My honest opinion about "reading to write"

I have always liked writing courses even in my high school because they were very engaging and intresting. The course is called a"writing" course for a reason because it entails writing texts, stories and more. I personally do not beleive in reading to write. i beleive that reading helps for ideas when you write. In my opinion, reading won't magically teach me how to write perhaps give me a better idea but not teach me completly. While reading is good in other subjects such as biology, chemistry and such it is because they are mostly information to be retained, you wont be writing an article about it in everyday life. However, composition or writing does require you to write alot, except for some reason the curriculum entails alot of reading. Writing takes practice and not reading. I beleive the syllabus should be rewritten and the currciulum redefined.

Please comment if you can.

1 comment:

  1. The role of reading is, honestly, an ongoing debate in writing studies. When we rewrote the course objectives for our writing classes, for instance, we decided to take "critical reading" out of the objectives. But we didn't do so because we thought reading isn't related to writing. After all, the type of writing that academics do in the humanities is often referred to as "close reading." We did it because we felt that reading was a basic assumption of every course.

    I think there's a difference here in the purpose of the reading being done. In a biology or chemistry class you read to access information, to find facts and details you're meant to learn and remember.

    Reading in the humanities is not like that. In the humanities, we read to understand how the text is put together and to find the ideas or "gaps" that we can base our own writing on.

    There's an experiment that I think draws a parallel here. Two groups of people were walked through a house. The first group was told they were prospective buyers of the house; the second group was told they were prospective robbers of the house. Each group noticed different things. The first group noticed the age of the appliances, the quality of the flooring, and so on. The second group noticed the location of windows, the presence of security features, and so on.

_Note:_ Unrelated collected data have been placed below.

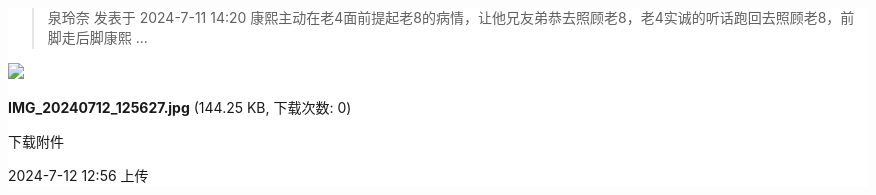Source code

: <blockquote>泉玲奈 发表于 2024-7-11 14:20
康熙主动在老4面前提起老8的病情，让他兄友弟恭去照顾老8，老4实诚的听话跑回去照顾老8，前脚走后脚康熙 ...</blockquote>

<img src="https://img.saraba1st.com/forum/202407/12/125639wlru2uhlcyuforyi.jpg" referrerpolicy="no-referrer">

<strong>IMG_20240712_125627.jpg</strong> (144.25 KB, 下载次数: 0)

下载附件

2024-7-12 12:56 上传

    So, what I'm suggesting here is that reading in a writing class asks you to look differently at texts--as objects of analysis, as models, as incomplete arguments, etc.--rather than as sources of information. Texts in some classes are authoritative sources of information; texts in a humanities class are things to be argued with.

    No one would ever sit down to write a film without ever having seen a movie. Yet we often ask students to write academic essays without ever actually having read one (or thought about how they are written, and how the way they are written is different from other texts). As Bartholomae argues, the methods of meaning-making that academics employ are difficult to grasp, even for professors.

    I think this is a good question, though, and it could definitely be developed into the topic of your research paper.